- [Exercise description]: Rewrite each row below, switching "Transcribe" to "Render" and leaving everything else untouched.

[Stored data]
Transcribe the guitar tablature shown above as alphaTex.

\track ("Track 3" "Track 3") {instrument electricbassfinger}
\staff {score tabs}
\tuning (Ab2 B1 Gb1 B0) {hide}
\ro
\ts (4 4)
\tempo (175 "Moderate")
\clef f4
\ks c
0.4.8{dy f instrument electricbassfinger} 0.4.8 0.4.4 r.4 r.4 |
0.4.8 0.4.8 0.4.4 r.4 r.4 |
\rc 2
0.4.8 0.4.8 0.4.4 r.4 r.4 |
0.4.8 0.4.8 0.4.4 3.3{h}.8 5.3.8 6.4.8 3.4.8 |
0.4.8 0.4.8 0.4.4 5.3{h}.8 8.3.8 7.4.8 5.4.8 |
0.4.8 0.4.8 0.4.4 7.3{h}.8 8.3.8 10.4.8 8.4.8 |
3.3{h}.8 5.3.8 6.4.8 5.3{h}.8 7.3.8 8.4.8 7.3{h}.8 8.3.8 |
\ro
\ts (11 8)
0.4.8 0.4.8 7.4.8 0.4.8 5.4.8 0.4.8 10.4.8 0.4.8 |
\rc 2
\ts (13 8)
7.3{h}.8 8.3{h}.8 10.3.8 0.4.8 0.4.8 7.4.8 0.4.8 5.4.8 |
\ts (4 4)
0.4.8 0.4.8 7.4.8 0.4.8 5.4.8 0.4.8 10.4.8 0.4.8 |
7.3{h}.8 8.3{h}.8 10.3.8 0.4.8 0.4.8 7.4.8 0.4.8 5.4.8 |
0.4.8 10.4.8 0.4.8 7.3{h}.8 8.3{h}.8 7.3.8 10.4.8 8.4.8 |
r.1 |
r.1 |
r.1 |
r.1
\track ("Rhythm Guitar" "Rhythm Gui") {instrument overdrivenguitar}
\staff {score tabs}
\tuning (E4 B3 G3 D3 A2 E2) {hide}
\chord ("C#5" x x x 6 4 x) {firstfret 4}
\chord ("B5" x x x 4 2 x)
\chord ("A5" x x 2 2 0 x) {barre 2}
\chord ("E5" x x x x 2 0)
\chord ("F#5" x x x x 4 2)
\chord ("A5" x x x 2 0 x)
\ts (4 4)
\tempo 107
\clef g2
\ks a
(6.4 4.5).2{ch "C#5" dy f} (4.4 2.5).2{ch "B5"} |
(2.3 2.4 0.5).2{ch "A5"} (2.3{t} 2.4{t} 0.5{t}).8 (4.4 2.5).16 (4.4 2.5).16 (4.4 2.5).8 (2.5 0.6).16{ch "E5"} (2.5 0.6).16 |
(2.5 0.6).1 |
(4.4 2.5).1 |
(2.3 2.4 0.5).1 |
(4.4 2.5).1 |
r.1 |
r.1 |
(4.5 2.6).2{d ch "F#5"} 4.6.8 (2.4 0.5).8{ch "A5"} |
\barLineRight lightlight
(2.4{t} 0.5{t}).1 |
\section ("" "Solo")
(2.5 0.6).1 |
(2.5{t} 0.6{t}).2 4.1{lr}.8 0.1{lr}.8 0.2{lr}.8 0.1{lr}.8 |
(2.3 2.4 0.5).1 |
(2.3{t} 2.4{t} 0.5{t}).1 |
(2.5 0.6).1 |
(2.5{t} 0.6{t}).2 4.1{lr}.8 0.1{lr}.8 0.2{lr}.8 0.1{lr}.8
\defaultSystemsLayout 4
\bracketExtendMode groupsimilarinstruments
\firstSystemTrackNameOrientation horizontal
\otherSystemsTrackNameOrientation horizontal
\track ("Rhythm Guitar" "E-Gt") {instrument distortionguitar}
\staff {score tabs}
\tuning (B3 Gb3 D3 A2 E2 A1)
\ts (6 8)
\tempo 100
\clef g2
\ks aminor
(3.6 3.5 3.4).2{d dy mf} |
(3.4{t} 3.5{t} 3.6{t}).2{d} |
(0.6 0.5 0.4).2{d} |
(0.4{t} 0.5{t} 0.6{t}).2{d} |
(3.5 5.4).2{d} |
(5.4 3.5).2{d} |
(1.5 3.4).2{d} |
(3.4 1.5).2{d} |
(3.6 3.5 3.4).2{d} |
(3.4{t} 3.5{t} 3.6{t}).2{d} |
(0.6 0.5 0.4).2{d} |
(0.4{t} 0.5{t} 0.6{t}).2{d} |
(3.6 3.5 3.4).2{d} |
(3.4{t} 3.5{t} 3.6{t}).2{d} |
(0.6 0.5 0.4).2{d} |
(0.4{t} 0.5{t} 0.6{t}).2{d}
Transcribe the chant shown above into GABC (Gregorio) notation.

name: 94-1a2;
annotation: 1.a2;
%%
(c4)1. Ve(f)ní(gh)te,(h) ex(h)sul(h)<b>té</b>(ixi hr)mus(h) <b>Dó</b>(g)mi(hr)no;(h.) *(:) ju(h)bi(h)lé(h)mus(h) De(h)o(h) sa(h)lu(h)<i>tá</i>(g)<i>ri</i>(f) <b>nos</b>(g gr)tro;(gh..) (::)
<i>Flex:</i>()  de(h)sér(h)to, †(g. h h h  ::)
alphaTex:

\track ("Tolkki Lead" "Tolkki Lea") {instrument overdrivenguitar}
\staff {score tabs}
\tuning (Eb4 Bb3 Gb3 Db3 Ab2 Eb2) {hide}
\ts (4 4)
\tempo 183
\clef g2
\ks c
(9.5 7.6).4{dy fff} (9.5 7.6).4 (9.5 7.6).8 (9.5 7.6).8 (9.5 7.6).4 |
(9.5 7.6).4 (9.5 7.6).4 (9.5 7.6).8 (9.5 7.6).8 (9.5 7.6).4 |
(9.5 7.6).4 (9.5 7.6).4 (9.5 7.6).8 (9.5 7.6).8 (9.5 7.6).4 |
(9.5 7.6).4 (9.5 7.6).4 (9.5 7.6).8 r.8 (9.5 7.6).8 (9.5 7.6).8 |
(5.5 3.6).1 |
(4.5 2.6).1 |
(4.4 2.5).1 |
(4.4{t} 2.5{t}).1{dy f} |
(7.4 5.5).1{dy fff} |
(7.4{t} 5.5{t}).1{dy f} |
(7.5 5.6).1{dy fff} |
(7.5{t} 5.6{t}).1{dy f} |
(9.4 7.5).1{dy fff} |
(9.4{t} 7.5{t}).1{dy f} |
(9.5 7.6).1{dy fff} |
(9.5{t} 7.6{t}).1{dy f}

- [Worked solution]:
Render the guitar tablature shown above as alphaTex.

\track ("Track 3" "Track 3") {instrument electricbassfinger}
\staff {score tabs}
\tuning (Ab2 B1 Gb1 B0) {hide}
\ro
\ts (4 4)
\tempo (175 "Moderate")
\clef f4
\ks c
0.4.8{dy f instrument electricbassfinger} 0.4.8 0.4.4 r.4 r.4 |
0.4.8 0.4.8 0.4.4 r.4 r.4 |
\rc 2
0.4.8 0.4.8 0.4.4 r.4 r.4 |
0.4.8 0.4.8 0.4.4 3.3{h}.8 5.3.8 6.4.8 3.4.8 |
0.4.8 0.4.8 0.4.4 5.3{h}.8 8.3.8 7.4.8 5.4.8 |
0.4.8 0.4.8 0.4.4 7.3{h}.8 8.3.8 10.4.8 8.4.8 |
3.3{h}.8 5.3.8 6.4.8 5.3{h}.8 7.3.8 8.4.8 7.3{h}.8 8.3.8 |
\ro
\ts (11 8)
0.4.8 0.4.8 7.4.8 0.4.8 5.4.8 0.4.8 10.4.8 0.4.8 |
\rc 2
\ts (13 8)
7.3{h}.8 8.3{h}.8 10.3.8 0.4.8 0.4.8 7.4.8 0.4.8 5.4.8 |
\ts (4 4)
0.4.8 0.4.8 7.4.8 0.4.8 5.4.8 0.4.8 10.4.8 0.4.8 |
7.3{h}.8 8.3{h}.8 10.3.8 0.4.8 0.4.8 7.4.8 0.4.8 5.4.8 |
0.4.8 10.4.8 0.4.8 7.3{h}.8 8.3{h}.8 7.3.8 10.4.8 8.4.8 |
r.1 |
r.1 |
r.1 |
r.1
\track ("Rhythm Guitar" "Rhythm Gui") {instrument overdrivenguitar}
\staff {score tabs}
\tuning (E4 B3 G3 D3 A2 E2) {hide}
\chord ("C#5" x x x 6 4 x) {firstfret 4}
\chord ("B5" x x x 4 2 x)
\chord ("A5" x x 2 2 0 x) {barre 2}
\chord ("E5" x x x x 2 0)
\chord ("F#5" x x x x 4 2)
\chord ("A5" x x x 2 0 x)
\ts (4 4)
\tempo 107
\clef g2
\ks a
(6.4 4.5).2{ch "C#5" dy f} (4.4 2.5).2{ch "B5"} |
(2.3 2.4 0.5).2{ch "A5"} (2.3{t} 2.4{t} 0.5{t}).8 (4.4 2.5).16 (4.4 2.5).16 (4.4 2.5).8 (2.5 0.6).16{ch "E5"} (2.5 0.6).16 |
(2.5 0.6).1 |
(4.4 2.5).1 |
(2.3 2.4 0.5).1 |
(4.4 2.5).1 |
r.1 |
r.1 |
(4.5 2.6).2{d ch "F#5"} 4.6.8 (2.4 0.5).8{ch "A5"} |
\barLineRight lightlight
(2.4{t} 0.5{t}).1 |
\section ("" "Solo")
(2.5 0.6).1 |
(2.5{t} 0.6{t}).2 4.1{lr}.8 0.1{lr}.8 0.2{lr}.8 0.1{lr}.8 |
(2.3 2.4 0.5).1 |
(2.3{t} 2.4{t} 0.5{t}).1 |
(2.5 0.6).1 |
(2.5{t} 0.6{t}).2 4.1{lr}.8 0.1{lr}.8 0.2{lr}.8 0.1{lr}.8
\defaultSystemsLayout 4
\bracketExtendMode groupsimilarinstruments
\firstSystemTrackNameOrientation horizontal
\otherSystemsTrackNameOrientation horizontal
\track ("Rhythm Guitar" "E-Gt") {instrument distortionguitar}
\staff {score tabs}
\tuning (B3 Gb3 D3 A2 E2 A1)
\ts (6 8)
\tempo 100
\clef g2
\ks aminor
(3.6 3.5 3.4).2{d dy mf} |
(3.4{t} 3.5{t} 3.6{t}).2{d} |
(0.6 0.5 0.4).2{d} |
(0.4{t} 0.5{t} 0.6{t}).2{d} |
(3.5 5.4).2{d} |
(5.4 3.5).2{d} |
(1.5 3.4).2{d} |
(3.4 1.5).2{d} |
(3.6 3.5 3.4).2{d} |
(3.4{t} 3.5{t} 3.6{t}).2{d} |
(0.6 0.5 0.4).2{d} |
(0.4{t} 0.5{t} 0.6{t}).2{d} |
(3.6 3.5 3.4).2{d} |
(3.4{t} 3.5{t} 3.6{t}).2{d} |
(0.6 0.5 0.4).2{d} |
(0.4{t} 0.5{t} 0.6{t}).2{d}
Render the chant shown above into GABC (Gregorio) notation.

name: 94-1a2;
annotation: 1.a2;
%%
(c4)1. Ve(f)ní(gh)te,(h) ex(h)sul(h)<b>té</b>(ixi hr)mus(h) <b>Dó</b>(g)mi(hr)no;(h.) *(:) ju(h)bi(h)lé(h)mus(h) De(h)o(h) sa(h)lu(h)<i>tá</i>(g)<i>ri</i>(f) <b>nos</b>(g gr)tro;(gh..) (::)
<i>Flex:</i>()  de(h)sér(h)to, †(g. h h h  ::)
alphaTex:

\track ("Tolkki Lead" "Tolkki Lea") {instrument overdrivenguitar}
\staff {score tabs}
\tuning (Eb4 Bb3 Gb3 Db3 Ab2 Eb2) {hide}
\ts (4 4)
\tempo 183
\clef g2
\ks c
(9.5 7.6).4{dy fff} (9.5 7.6).4 (9.5 7.6).8 (9.5 7.6).8 (9.5 7.6).4 |
(9.5 7.6).4 (9.5 7.6).4 (9.5 7.6).8 (9.5 7.6).8 (9.5 7.6).4 |
(9.5 7.6).4 (9.5 7.6).4 (9.5 7.6).8 (9.5 7.6).8 (9.5 7.6).4 |
(9.5 7.6).4 (9.5 7.6).4 (9.5 7.6).8 r.8 (9.5 7.6).8 (9.5 7.6).8 |
(5.5 3.6).1 |
(4.5 2.6).1 |
(4.4 2.5).1 |
(4.4{t} 2.5{t}).1{dy f} |
(7.4 5.5).1{dy fff} |
(7.4{t} 5.5{t}).1{dy f} |
(7.5 5.6).1{dy fff} |
(7.5{t} 5.6{t}).1{dy f} |
(9.4 7.5).1{dy fff} |
(9.4{t} 7.5{t}).1{dy f} |
(9.5 7.6).1{dy fff} |
(9.5{t} 7.6{t}).1{dy f}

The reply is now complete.